Problem description = Quote the lines below word for word, omitting the pictures.

Provided records =
■ ■ ■
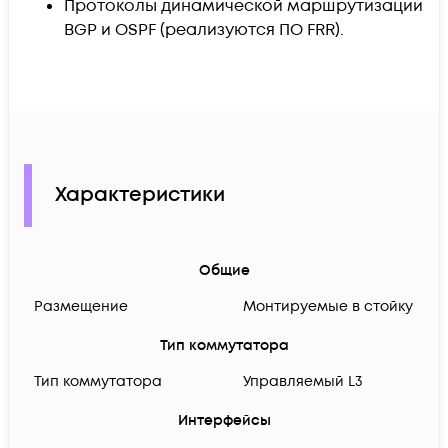
Протоколы динамической маршрутизации
BGP и OSPF (реализуются ПО FRR).
Характеристики
Общие
Размещение
Монтируемые в стойку
Тип коммутатора
Тип коммутатора
Управляемый L3
Интерфейсы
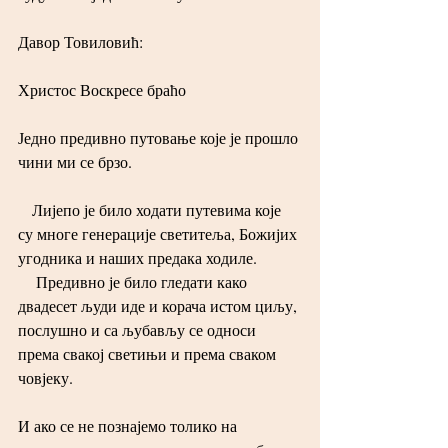
Давор Товиловић:
Христос Воскресе браћо
Једно предивно путовање које је прошло 
чини ми се брзо.
   Лијепо је било ходати путевима које 
су многе генерације светитеља, Божијих 
угодника и наших предака ходиле.
    Предивно је било гледати како 
двадесет људи иде и корача истом циљу, 
послушно и са љубављу се односи 
према свакој светињи и према сваком 
човјеку.
И ако се не познајемо толико на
■ ■ ■
Exercise solution =
Протоколы динамической маршрутизации
BGP и OSPF (реализуются ПО FRR).
Характеристики
Общие
Размещение
Монтируемые в стойку
Тип коммутатора
Тип коммутатора
Управляемый L3
Интерфейсы
Давор Товиловић:
Христос Воскресе браћо
Једно предивно путовање које је прошло 
чини ми се брзо.
   Лијепо је било ходати путевима које 
су многе генерације светитеља, Божијих 
угодника и наших предака ходиле.
    Предивно је било гледати како 
двадесет људи иде и корача истом циљу, 
послушно и са љубављу се односи 
према свакој светињи и према сваком 
човјеку.
И ако се не познајемо толико на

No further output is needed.